Wednesday, March 19, 2008

the story of share secrets, hide your feelings

aklımda bir an var, kar yağıyor, oysa çok uzun zaman oldu kar görmeyeli, kara dokunmayıp o günkü gibi yağan ilk kar tanelerini elimden düşürmeyeli. gökyüzü pembe, ankara, çok iyi tanışıklığımızın olduğu o dev bina ve kestane şekeri büyüsü ile cadı hikayelerimiz.. üzerimde kırmızı pardesü, saçlarım açık ve kıvrılmış, tek başına yürüdüğüm bir kalabalık var ve bir ses.. arkamda beliren sen silueti ile dolan gözlerim. çünkü o güne kadar kurduğum her bir şeyin en büyük hayal kırıklığı günü o gün. bir düşün, bir düşün deyip, bazı bir çok şeyin samimiyetine tekrardan inanmak için kendimi zorladığım gün.

ve bugün.
belki yaşamımızın o sahil günü sonrası gibi değerlendireceğimiz tüm zamanların toplamı.
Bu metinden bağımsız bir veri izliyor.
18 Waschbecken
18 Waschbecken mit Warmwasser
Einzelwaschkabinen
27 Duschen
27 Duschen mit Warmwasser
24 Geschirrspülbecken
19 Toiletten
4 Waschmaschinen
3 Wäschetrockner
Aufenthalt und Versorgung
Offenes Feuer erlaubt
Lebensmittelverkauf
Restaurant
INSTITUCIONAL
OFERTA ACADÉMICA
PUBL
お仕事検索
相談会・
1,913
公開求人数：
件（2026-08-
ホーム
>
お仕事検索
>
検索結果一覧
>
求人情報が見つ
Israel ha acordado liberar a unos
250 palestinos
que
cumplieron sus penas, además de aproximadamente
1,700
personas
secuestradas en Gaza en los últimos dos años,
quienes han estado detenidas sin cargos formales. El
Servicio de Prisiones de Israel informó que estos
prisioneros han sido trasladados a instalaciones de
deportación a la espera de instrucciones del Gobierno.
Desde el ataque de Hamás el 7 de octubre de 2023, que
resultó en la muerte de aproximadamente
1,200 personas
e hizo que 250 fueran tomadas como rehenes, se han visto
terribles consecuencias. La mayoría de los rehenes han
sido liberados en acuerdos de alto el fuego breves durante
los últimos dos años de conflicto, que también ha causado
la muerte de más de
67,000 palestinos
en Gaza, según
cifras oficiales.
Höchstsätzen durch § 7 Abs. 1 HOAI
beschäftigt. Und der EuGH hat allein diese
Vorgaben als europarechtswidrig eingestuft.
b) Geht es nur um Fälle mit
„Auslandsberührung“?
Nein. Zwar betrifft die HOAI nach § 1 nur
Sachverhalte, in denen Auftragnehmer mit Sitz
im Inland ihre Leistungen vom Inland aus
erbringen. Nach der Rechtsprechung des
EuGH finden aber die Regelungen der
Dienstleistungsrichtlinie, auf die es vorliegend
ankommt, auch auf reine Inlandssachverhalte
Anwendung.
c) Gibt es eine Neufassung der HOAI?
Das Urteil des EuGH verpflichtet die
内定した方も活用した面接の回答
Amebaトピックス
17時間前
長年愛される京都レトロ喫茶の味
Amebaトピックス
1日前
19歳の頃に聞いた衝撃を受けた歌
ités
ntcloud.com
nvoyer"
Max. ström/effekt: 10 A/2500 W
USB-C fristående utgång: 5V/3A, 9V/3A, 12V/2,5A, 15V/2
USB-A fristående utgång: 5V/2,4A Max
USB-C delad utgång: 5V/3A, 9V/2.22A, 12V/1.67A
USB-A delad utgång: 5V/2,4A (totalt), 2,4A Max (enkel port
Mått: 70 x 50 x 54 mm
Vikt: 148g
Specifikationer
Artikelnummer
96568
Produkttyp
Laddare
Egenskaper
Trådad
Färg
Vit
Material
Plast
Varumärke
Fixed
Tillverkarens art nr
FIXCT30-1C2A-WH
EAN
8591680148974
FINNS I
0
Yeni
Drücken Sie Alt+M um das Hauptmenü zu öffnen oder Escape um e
evet doğuştan aklıma yazılan değerlerin hepsinin farkına vararak yaşamanın mutluluğunu her zaman hissettim. bir de zamanla oluşup o değerlerin yanına alabileceklerim vardı ve belki de buna en saf biçimde inandım. inandığım, karşılıklsız bir çok şeyin mümkün olabileceğiydi. çünkü bilirsin, ne kadar sabırlıyımdır. o kadar ki bu bazen içten içe sadece beni yer ama kimsenin ruh üşümesine neden olmaz, sadece ben üşürüm, aklım karıncalanır ve sonunda da unutur giderim. hiç bir şeyi hatırlamam taa ki birçok şey bana sürekli hatırlatılana kadar her defasında. işte bu zaman, değerlendirmeye itilirim, istemesem de. çünkü unutup yorumlamaya kalkmadığım her şeyi yüzüme çarptıran bir pencere kenarına itilirim. şimdi hala bocalamaktayım, çünkü sonucu beni oldukça acıtıyor, seni büyütmenin, birlikte büyürken şu an farkettiğim, aslında galiba, bir değer atfetme olduğunu görüyorum. hem mutluyum , hem mutsuz, çünkü ancak böylesine değerler değişebilir işte! benim okuduğum bu.. bildiğim de.